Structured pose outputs
*** Block opens ***

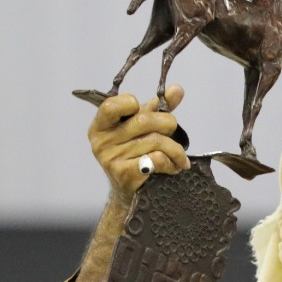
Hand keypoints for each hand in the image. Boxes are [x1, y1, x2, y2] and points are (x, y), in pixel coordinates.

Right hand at [89, 84, 189, 199]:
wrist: (129, 192)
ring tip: (180, 156)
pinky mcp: (125, 174)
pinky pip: (156, 159)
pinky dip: (171, 162)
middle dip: (167, 124)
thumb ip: (157, 108)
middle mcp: (102, 141)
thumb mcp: (142, 129)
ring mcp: (111, 158)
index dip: (134, 104)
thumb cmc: (136, 155)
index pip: (113, 105)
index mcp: (101, 125)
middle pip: (143, 121)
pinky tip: (175, 167)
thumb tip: (177, 89)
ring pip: (155, 141)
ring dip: (176, 149)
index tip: (147, 111)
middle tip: (174, 131)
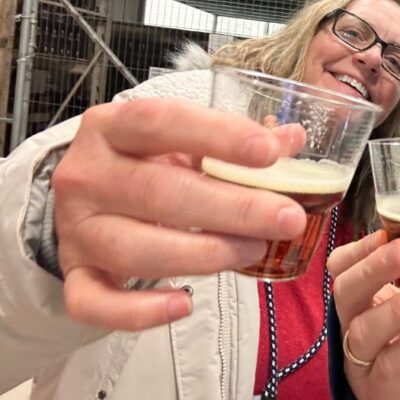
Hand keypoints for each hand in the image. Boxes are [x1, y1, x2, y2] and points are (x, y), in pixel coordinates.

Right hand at [53, 99, 305, 330]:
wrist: (85, 199)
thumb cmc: (145, 164)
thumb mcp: (183, 141)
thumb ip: (234, 140)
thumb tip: (291, 138)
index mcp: (112, 126)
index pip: (163, 122)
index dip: (218, 136)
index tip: (270, 153)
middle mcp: (87, 174)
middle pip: (159, 193)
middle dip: (233, 209)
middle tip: (287, 218)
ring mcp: (75, 228)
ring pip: (137, 249)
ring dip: (206, 254)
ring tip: (255, 250)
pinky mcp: (73, 275)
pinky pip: (95, 302)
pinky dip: (140, 311)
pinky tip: (184, 302)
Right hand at [328, 230, 399, 399]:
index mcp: (368, 300)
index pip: (344, 268)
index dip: (359, 249)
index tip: (387, 232)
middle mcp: (356, 327)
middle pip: (344, 293)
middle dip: (371, 268)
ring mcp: (363, 362)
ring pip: (363, 329)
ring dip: (399, 306)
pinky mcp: (379, 392)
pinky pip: (389, 364)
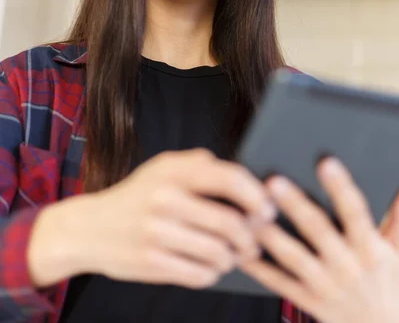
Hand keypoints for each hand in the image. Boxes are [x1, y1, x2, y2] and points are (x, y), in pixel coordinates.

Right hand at [82, 148, 271, 288]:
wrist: (91, 227)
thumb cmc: (137, 195)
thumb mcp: (163, 167)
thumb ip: (200, 164)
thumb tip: (246, 178)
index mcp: (173, 171)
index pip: (230, 178)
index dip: (257, 196)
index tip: (267, 209)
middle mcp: (165, 199)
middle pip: (230, 222)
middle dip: (250, 237)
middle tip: (254, 242)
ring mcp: (157, 233)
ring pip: (219, 253)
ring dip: (233, 258)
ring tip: (232, 255)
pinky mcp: (151, 263)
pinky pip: (200, 275)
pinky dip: (213, 273)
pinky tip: (210, 266)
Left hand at [240, 158, 398, 322]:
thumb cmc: (389, 285)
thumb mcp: (398, 249)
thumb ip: (397, 215)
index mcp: (371, 250)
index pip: (356, 212)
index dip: (341, 187)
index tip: (326, 162)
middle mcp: (348, 266)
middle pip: (318, 230)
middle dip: (296, 205)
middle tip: (274, 182)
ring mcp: (326, 286)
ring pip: (295, 258)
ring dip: (272, 236)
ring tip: (251, 215)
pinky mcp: (309, 301)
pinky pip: (280, 283)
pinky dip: (259, 268)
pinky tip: (241, 251)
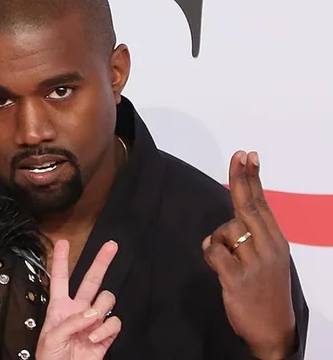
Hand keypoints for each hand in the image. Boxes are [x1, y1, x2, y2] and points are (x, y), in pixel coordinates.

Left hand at [36, 239, 120, 359]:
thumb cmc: (51, 358)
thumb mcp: (51, 337)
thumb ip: (70, 322)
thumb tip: (91, 314)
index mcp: (59, 307)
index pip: (60, 279)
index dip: (61, 260)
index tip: (63, 242)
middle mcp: (78, 310)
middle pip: (91, 280)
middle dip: (101, 262)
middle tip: (111, 246)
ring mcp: (93, 322)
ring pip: (106, 300)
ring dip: (100, 310)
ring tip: (89, 326)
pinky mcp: (106, 335)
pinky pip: (114, 322)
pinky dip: (106, 330)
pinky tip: (94, 339)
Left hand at [203, 151, 295, 358]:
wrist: (273, 329)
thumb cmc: (265, 291)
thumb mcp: (268, 260)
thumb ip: (254, 237)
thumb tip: (232, 219)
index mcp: (276, 242)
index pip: (262, 204)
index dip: (253, 179)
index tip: (248, 156)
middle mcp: (269, 248)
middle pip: (248, 206)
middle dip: (241, 179)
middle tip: (238, 156)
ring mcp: (254, 263)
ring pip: (225, 231)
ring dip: (219, 242)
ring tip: (229, 263)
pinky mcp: (237, 278)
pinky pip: (214, 251)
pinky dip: (210, 255)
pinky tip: (219, 268)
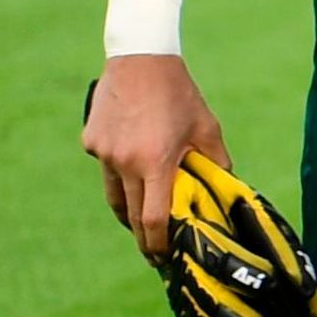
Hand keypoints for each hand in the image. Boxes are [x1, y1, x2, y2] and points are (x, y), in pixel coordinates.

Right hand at [84, 53, 228, 259]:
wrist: (140, 58)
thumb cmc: (180, 94)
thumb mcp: (207, 128)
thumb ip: (215, 163)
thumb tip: (225, 192)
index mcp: (155, 163)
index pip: (153, 219)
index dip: (158, 245)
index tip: (164, 258)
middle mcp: (124, 162)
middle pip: (130, 215)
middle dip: (143, 236)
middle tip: (155, 250)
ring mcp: (103, 152)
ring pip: (115, 195)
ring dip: (128, 211)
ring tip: (143, 221)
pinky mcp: (91, 141)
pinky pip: (107, 168)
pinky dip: (120, 174)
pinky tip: (134, 163)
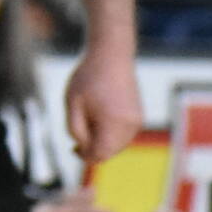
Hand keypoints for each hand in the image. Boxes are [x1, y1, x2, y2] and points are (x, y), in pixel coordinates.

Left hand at [64, 39, 141, 163]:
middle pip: (110, 151)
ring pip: (118, 144)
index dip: (85, 156)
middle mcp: (131, 125)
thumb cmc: (88, 78)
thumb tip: (85, 149)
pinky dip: (111, 132)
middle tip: (79, 132)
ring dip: (103, 140)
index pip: (101, 154)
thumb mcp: (73, 105)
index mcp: (114, 123)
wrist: (111, 55)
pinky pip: (124, 134)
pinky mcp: (139, 116)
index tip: (74, 148)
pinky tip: (100, 115)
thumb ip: (76, 130)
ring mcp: (138, 121)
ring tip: (89, 118)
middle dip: (94, 147)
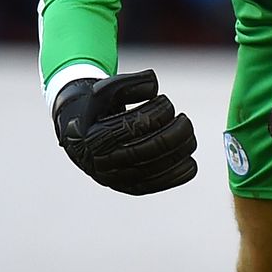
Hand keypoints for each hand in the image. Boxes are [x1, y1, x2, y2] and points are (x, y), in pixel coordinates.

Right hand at [52, 69, 196, 194]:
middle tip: (185, 120)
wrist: (81, 137)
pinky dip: (177, 175)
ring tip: (189, 135)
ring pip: (155, 169)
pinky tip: (191, 162)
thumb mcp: (106, 90)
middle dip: (174, 134)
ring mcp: (116, 179)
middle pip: (148, 150)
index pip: (134, 126)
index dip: (157, 113)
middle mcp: (103, 162)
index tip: (166, 102)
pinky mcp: (128, 188)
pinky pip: (156, 185)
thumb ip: (129, 83)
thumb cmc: (99, 110)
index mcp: (95, 136)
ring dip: (179, 152)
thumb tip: (154, 84)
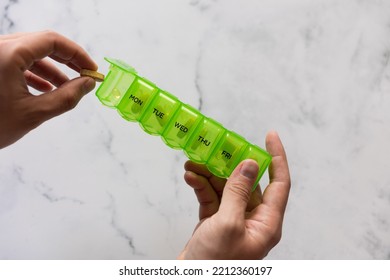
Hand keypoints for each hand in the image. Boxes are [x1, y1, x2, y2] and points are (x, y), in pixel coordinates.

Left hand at [0, 30, 97, 148]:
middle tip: (85, 75)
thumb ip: (66, 97)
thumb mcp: (34, 113)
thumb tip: (88, 84)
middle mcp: (0, 48)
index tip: (91, 69)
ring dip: (53, 68)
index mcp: (9, 54)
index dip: (77, 54)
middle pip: (43, 43)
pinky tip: (48, 88)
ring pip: (31, 53)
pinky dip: (36, 73)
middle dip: (67, 60)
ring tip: (69, 86)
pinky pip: (19, 61)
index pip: (52, 41)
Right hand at [178, 131, 290, 258]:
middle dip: (231, 164)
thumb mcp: (228, 224)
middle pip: (248, 182)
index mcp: (267, 223)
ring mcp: (233, 220)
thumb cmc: (215, 264)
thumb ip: (238, 192)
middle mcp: (253, 220)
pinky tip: (191, 178)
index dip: (277, 157)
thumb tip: (250, 164)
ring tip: (194, 162)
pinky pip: (212, 197)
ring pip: (226, 188)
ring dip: (210, 174)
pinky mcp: (216, 221)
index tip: (270, 135)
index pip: (280, 183)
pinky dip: (201, 186)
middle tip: (218, 147)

*** Block closes ***

EXERCISE OBJECTIVE:
Once you reach the line with "thumb cmc: (145, 164)" in the data above, copy it and every line after it exactly, up to and including the line with "ring pip: (137, 249)".

REPLY TO THE EXERCISE:
thumb cmc: (145, 164)
thumb mcp: (183, 141)
thumb ip: (234, 140)
thumb tip: (291, 138)
index mcp: (112, 126)
index pip: (163, 122)
index dip: (218, 136)
index tip: (270, 153)
middle mcp: (87, 174)
middle pip: (159, 193)
middle dip: (233, 209)
middle tip: (287, 218)
ring mcp: (75, 228)
ring pip: (137, 249)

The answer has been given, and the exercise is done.